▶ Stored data
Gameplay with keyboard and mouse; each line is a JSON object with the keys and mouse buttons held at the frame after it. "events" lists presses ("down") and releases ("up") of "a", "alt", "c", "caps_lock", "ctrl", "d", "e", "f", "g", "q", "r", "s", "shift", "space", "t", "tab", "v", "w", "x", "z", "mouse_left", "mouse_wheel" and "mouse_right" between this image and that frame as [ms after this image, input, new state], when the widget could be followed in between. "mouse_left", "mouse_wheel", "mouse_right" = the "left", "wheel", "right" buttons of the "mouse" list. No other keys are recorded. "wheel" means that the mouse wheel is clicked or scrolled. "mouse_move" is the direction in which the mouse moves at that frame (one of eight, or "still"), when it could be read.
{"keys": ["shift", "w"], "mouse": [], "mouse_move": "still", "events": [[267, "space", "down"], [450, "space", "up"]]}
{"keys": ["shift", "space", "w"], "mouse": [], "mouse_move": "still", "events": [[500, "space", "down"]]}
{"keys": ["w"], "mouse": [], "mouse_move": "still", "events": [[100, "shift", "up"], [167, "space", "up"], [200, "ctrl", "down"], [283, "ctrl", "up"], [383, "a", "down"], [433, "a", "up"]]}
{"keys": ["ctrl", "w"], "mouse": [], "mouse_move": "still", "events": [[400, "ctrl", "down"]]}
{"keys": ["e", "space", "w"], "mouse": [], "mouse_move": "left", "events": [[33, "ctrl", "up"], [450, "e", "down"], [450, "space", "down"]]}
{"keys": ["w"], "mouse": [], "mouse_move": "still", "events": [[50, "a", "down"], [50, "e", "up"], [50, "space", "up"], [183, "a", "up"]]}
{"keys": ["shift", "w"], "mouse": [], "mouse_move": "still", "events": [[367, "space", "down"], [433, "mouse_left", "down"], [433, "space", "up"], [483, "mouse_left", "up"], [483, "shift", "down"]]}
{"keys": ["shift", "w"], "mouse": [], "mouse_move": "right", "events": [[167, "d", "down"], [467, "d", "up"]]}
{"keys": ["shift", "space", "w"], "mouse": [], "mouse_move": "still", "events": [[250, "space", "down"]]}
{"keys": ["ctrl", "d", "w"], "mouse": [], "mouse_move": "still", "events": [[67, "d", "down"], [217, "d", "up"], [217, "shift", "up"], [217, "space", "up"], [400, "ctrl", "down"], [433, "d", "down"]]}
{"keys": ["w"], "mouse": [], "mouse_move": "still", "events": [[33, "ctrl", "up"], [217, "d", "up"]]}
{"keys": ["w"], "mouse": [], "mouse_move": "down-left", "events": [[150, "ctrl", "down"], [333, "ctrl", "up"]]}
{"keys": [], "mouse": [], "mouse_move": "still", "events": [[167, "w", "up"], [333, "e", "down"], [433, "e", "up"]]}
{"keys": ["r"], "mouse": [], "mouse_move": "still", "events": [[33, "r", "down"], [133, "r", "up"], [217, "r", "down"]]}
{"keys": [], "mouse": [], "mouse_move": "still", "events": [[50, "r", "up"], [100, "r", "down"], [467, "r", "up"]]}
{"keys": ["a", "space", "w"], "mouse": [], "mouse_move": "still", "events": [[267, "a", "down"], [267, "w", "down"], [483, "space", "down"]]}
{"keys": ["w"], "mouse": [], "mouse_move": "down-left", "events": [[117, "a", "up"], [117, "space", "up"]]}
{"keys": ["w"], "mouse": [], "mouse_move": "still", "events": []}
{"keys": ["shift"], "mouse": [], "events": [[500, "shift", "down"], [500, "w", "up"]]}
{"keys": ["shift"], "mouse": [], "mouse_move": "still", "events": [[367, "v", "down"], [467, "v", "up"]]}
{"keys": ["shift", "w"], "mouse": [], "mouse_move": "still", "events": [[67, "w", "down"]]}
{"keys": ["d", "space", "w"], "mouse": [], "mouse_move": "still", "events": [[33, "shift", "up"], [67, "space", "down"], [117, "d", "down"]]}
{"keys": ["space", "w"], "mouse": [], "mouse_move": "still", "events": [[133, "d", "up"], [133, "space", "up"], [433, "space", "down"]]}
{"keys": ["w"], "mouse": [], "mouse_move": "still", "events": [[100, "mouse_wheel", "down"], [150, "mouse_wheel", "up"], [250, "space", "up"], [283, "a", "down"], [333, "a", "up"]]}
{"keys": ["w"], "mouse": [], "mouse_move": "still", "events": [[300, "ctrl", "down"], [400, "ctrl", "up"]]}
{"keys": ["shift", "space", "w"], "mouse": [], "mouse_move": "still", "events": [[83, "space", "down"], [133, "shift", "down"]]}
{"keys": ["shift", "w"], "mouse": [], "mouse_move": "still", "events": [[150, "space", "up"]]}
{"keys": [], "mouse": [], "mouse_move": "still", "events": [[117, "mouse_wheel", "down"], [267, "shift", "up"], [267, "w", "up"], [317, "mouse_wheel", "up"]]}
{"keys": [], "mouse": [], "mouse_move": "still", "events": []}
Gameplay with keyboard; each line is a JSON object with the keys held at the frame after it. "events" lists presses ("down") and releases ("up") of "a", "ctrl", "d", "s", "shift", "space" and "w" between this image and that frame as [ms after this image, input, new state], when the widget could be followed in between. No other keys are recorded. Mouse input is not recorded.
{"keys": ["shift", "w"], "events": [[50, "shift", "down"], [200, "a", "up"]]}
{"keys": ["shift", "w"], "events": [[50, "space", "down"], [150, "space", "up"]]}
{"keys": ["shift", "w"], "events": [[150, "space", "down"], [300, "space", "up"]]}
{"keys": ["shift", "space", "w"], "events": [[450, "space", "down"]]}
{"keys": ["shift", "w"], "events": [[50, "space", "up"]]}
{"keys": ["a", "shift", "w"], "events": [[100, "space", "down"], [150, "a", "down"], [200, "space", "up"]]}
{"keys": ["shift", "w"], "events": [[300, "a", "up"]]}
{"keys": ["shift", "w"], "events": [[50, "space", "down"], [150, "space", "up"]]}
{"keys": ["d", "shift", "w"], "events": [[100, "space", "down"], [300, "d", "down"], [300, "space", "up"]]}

▶ TASK REQUIREMENTS
An exact repetition of the data above is all that is needed.

▶ WORKED SOLUTION
Gameplay with keyboard and mouse; each line is a JSON object with the keys and mouse buttons held at the frame after it. "events" lists presses ("down") and releases ("up") of "a", "alt", "c", "caps_lock", "ctrl", "d", "e", "f", "g", "q", "r", "s", "shift", "space", "t", "tab", "v", "w", "x", "z", "mouse_left", "mouse_wheel" and "mouse_right" between this image and that frame as [ms after this image, input, new state], when the widget could be followed in between. "mouse_left", "mouse_wheel", "mouse_right" = the "left", "wheel", "right" buttons of the "mouse" list. No other keys are recorded. "wheel" means that the mouse wheel is clicked or scrolled. "mouse_move" is the direction in which the mouse moves at that frame (one of eight, or "still"), when it could be read.
{"keys": ["shift", "w"], "mouse": [], "mouse_move": "still", "events": [[267, "space", "down"], [450, "space", "up"]]}
{"keys": ["shift", "space", "w"], "mouse": [], "mouse_move": "still", "events": [[500, "space", "down"]]}
{"keys": ["w"], "mouse": [], "mouse_move": "still", "events": [[100, "shift", "up"], [167, "space", "up"], [200, "ctrl", "down"], [283, "ctrl", "up"], [383, "a", "down"], [433, "a", "up"]]}
{"keys": ["ctrl", "w"], "mouse": [], "mouse_move": "still", "events": [[400, "ctrl", "down"]]}
{"keys": ["e", "space", "w"], "mouse": [], "mouse_move": "left", "events": [[33, "ctrl", "up"], [450, "e", "down"], [450, "space", "down"]]}
{"keys": ["w"], "mouse": [], "mouse_move": "still", "events": [[50, "a", "down"], [50, "e", "up"], [50, "space", "up"], [183, "a", "up"]]}
{"keys": ["shift", "w"], "mouse": [], "mouse_move": "still", "events": [[367, "space", "down"], [433, "mouse_left", "down"], [433, "space", "up"], [483, "mouse_left", "up"], [483, "shift", "down"]]}
{"keys": ["shift", "w"], "mouse": [], "mouse_move": "right", "events": [[167, "d", "down"], [467, "d", "up"]]}
{"keys": ["shift", "space", "w"], "mouse": [], "mouse_move": "still", "events": [[250, "space", "down"]]}
{"keys": ["ctrl", "d", "w"], "mouse": [], "mouse_move": "still", "events": [[67, "d", "down"], [217, "d", "up"], [217, "shift", "up"], [217, "space", "up"], [400, "ctrl", "down"], [433, "d", "down"]]}
{"keys": ["w"], "mouse": [], "mouse_move": "still", "events": [[33, "ctrl", "up"], [217, "d", "up"]]}
{"keys": ["w"], "mouse": [], "mouse_move": "down-left", "events": [[150, "ctrl", "down"], [333, "ctrl", "up"]]}
{"keys": [], "mouse": [], "mouse_move": "still", "events": [[167, "w", "up"], [333, "e", "down"], [433, "e", "up"]]}
{"keys": ["r"], "mouse": [], "mouse_move": "still", "events": [[33, "r", "down"], [133, "r", "up"], [217, "r", "down"]]}
{"keys": [], "mouse": [], "mouse_move": "still", "events": [[50, "r", "up"], [100, "r", "down"], [467, "r", "up"]]}
{"keys": ["a", "space", "w"], "mouse": [], "mouse_move": "still", "events": [[267, "a", "down"], [267, "w", "down"], [483, "space", "down"]]}
{"keys": ["w"], "mouse": [], "mouse_move": "down-left", "events": [[117, "a", "up"], [117, "space", "up"]]}
{"keys": ["w"], "mouse": [], "mouse_move": "still", "events": []}
{"keys": ["shift"], "mouse": [], "events": [[500, "shift", "down"], [500, "w", "up"]]}
{"keys": ["shift"], "mouse": [], "mouse_move": "still", "events": [[367, "v", "down"], [467, "v", "up"]]}
{"keys": ["shift", "w"], "mouse": [], "mouse_move": "still", "events": [[67, "w", "down"]]}
{"keys": ["d", "space", "w"], "mouse": [], "mouse_move": "still", "events": [[33, "shift", "up"], [67, "space", "down"], [117, "d", "down"]]}
{"keys": ["space", "w"], "mouse": [], "mouse_move": "still", "events": [[133, "d", "up"], [133, "space", "up"], [433, "space", "down"]]}
{"keys": ["w"], "mouse": [], "mouse_move": "still", "events": [[100, "mouse_wheel", "down"], [150, "mouse_wheel", "up"], [250, "space", "up"], [283, "a", "down"], [333, "a", "up"]]}
{"keys": ["w"], "mouse": [], "mouse_move": "still", "events": [[300, "ctrl", "down"], [400, "ctrl", "up"]]}
{"keys": ["shift", "space", "w"], "mouse": [], "mouse_move": "still", "events": [[83, "space", "down"], [133, "shift", "down"]]}
{"keys": ["shift", "w"], "mouse": [], "mouse_move": "still", "events": [[150, "space", "up"]]}
{"keys": [], "mouse": [], "mouse_move": "still", "events": [[117, "mouse_wheel", "down"], [267, "shift", "up"], [267, "w", "up"], [317, "mouse_wheel", "up"]]}
{"keys": [], "mouse": [], "mouse_move": "still", "events": []}
Gameplay with keyboard; each line is a JSON object with the keys held at the frame after it. "events" lists presses ("down") and releases ("up") of "a", "ctrl", "d", "s", "shift", "space" and "w" between this image and that frame as [ms after this image, input, new state], when the widget could be followed in between. No other keys are recorded. Mouse input is not recorded.
{"keys": ["shift", "w"], "events": [[50, "shift", "down"], [200, "a", "up"]]}
{"keys": ["shift", "w"], "events": [[50, "space", "down"], [150, "space", "up"]]}
{"keys": ["shift", "w"], "events": [[150, "space", "down"], [300, "space", "up"]]}
{"keys": ["shift", "space", "w"], "events": [[450, "space", "down"]]}
{"keys": ["shift", "w"], "events": [[50, "space", "up"]]}
{"keys": ["a", "shift", "w"], "events": [[100, "space", "down"], [150, "a", "down"], [200, "space", "up"]]}
{"keys": ["shift", "w"], "events": [[300, "a", "up"]]}
{"keys": ["shift", "w"], "events": [[50, "space", "down"], [150, "space", "up"]]}
{"keys": ["d", "shift", "w"], "events": [[100, "space", "down"], [300, "d", "down"], [300, "space", "up"]]}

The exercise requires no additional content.